When the US wall gets to thirteen feet, what do the Russians do with all their twelve-foot ladders?  Naturally, they don’t want them to go to waste; they look around for companies that still have eleven-foot walls.

There’s a deeply discouraging aspect to this dynamic. It means that all of us, whether individuals, law firms, oil companies, banks, or human rights groups, are caught up in a race between governments.  And if our defenses aren’t good enough to keep out the most sophisticated governments, it won’t be long before those governments come after us, directly or by proxy. So all those comforting lists of defensive tactics that stop 90% of attacks suddenly aren’t so comforting.  Adopting those tactics is like building an eleven-foot wall.  It just increases the market value of used twelve-foot ladders.

I’m not sure I’ve fully plumbed the policy implications of the “used ladder market” effect, but some things seem clear. Using an arms race metaphor tends to trigger calls for American restraint and arms control negotiation. But that won’t work here; the only way to show restraint in this contest is to stop defending against new attacks.  And even then, attackers have a long-term incentive to hand off their used tools to other actors, so you’re leaving your network open to more and more bad guys.
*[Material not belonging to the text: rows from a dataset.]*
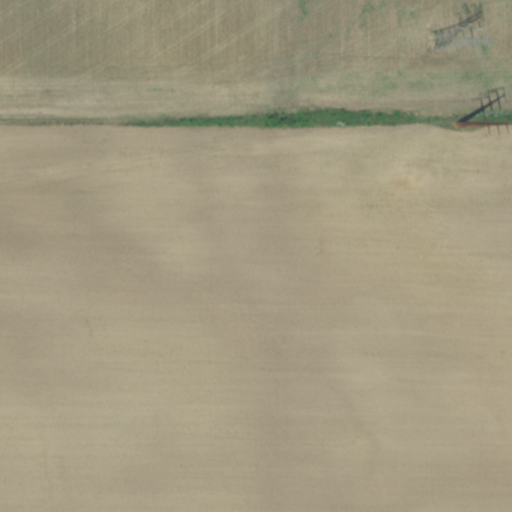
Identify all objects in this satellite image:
power tower: (438, 39)
power tower: (454, 122)
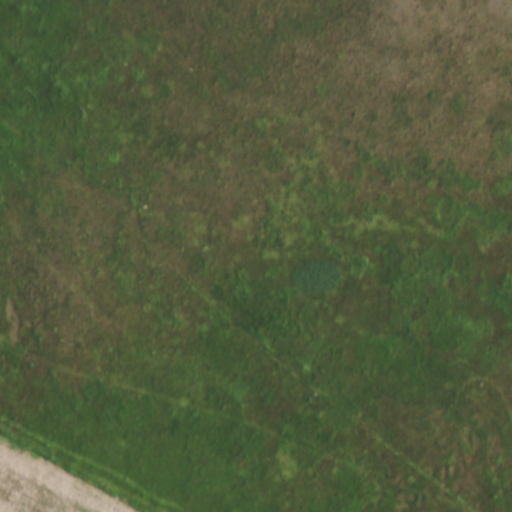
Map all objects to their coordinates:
road: (236, 315)
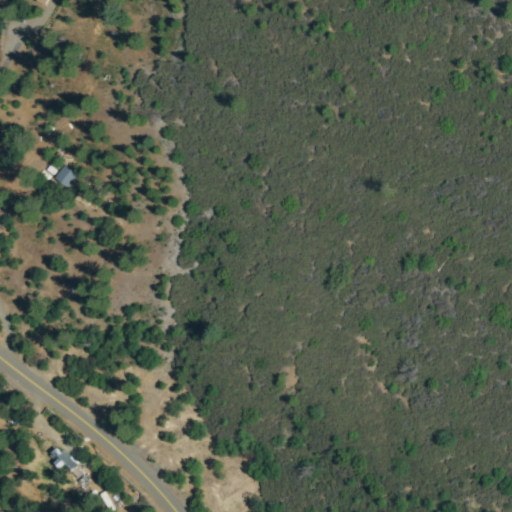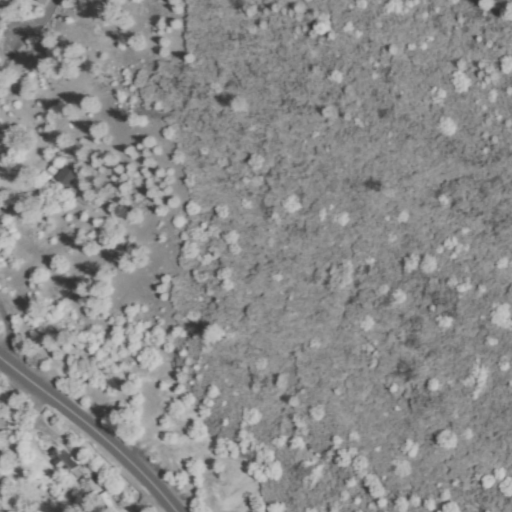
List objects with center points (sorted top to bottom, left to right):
building: (43, 1)
building: (41, 2)
building: (66, 176)
building: (68, 177)
building: (86, 197)
road: (86, 434)
building: (69, 455)
building: (64, 463)
building: (85, 468)
building: (93, 477)
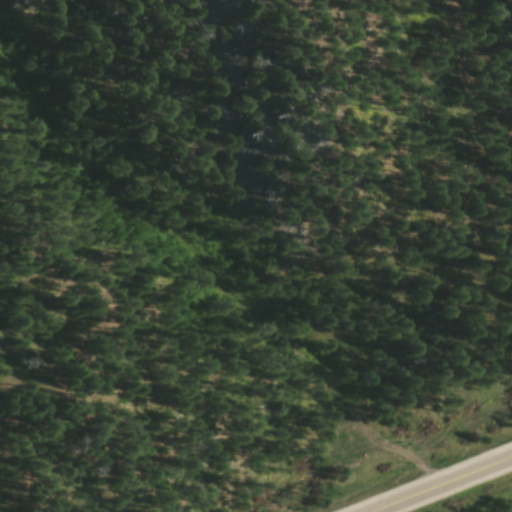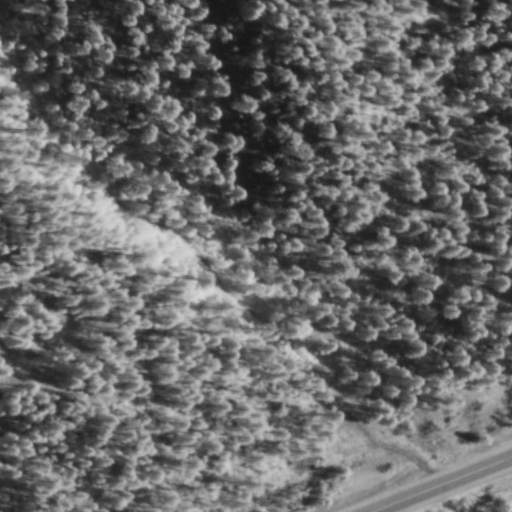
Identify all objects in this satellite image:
road: (454, 489)
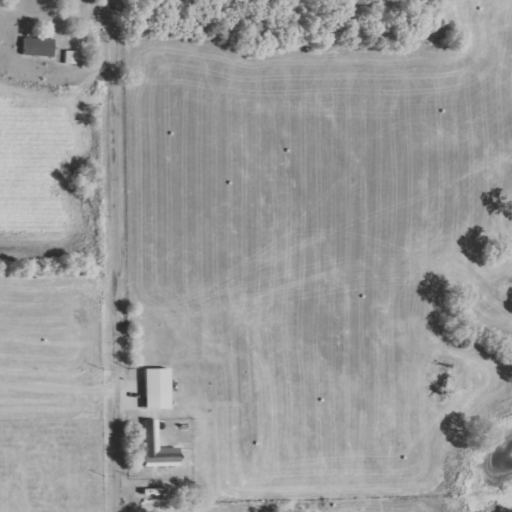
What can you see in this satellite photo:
building: (38, 47)
building: (72, 57)
road: (116, 256)
building: (157, 388)
building: (158, 448)
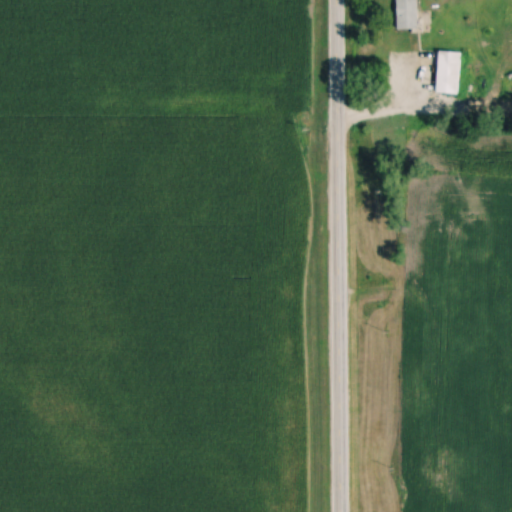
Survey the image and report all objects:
building: (409, 15)
building: (450, 73)
road: (335, 104)
road: (336, 360)
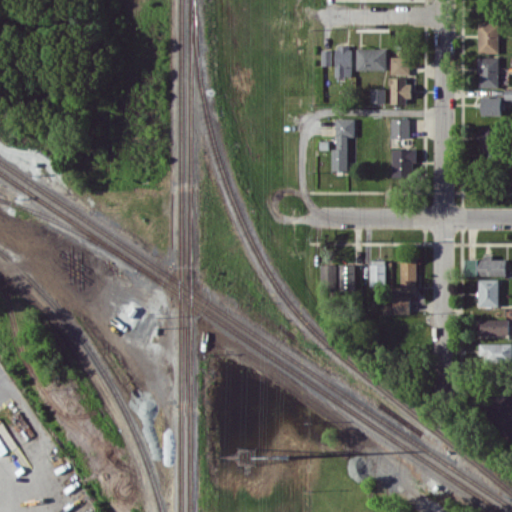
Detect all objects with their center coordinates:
road: (386, 13)
building: (488, 37)
building: (327, 57)
building: (372, 58)
building: (344, 60)
building: (400, 64)
building: (488, 71)
building: (400, 90)
building: (378, 94)
building: (494, 104)
road: (322, 112)
building: (400, 127)
building: (490, 137)
building: (342, 142)
building: (403, 163)
building: (510, 175)
road: (276, 196)
road: (444, 196)
road: (401, 217)
railway: (70, 229)
railway: (181, 256)
railway: (190, 256)
building: (486, 266)
building: (378, 271)
building: (329, 273)
building: (409, 274)
building: (347, 277)
railway: (280, 291)
building: (489, 292)
building: (402, 303)
building: (495, 326)
railway: (255, 333)
railway: (250, 342)
building: (496, 352)
railway: (104, 368)
road: (503, 406)
power tower: (286, 453)
power tower: (246, 455)
road: (416, 497)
I suspect that the used ladder effect is another argument for moving from pure defense to a mixed strategy that includes attribution, punishment, and deterrence.  The market for ladders wouldn’t be so robust if there were a pack of Dobermans on the other side of even the ten-foot walls.  But it also reveals just how much we’re going to need ways for DOD to share information about the attacks it is experiencing, because those attacks are bound to be heading our way, and soon.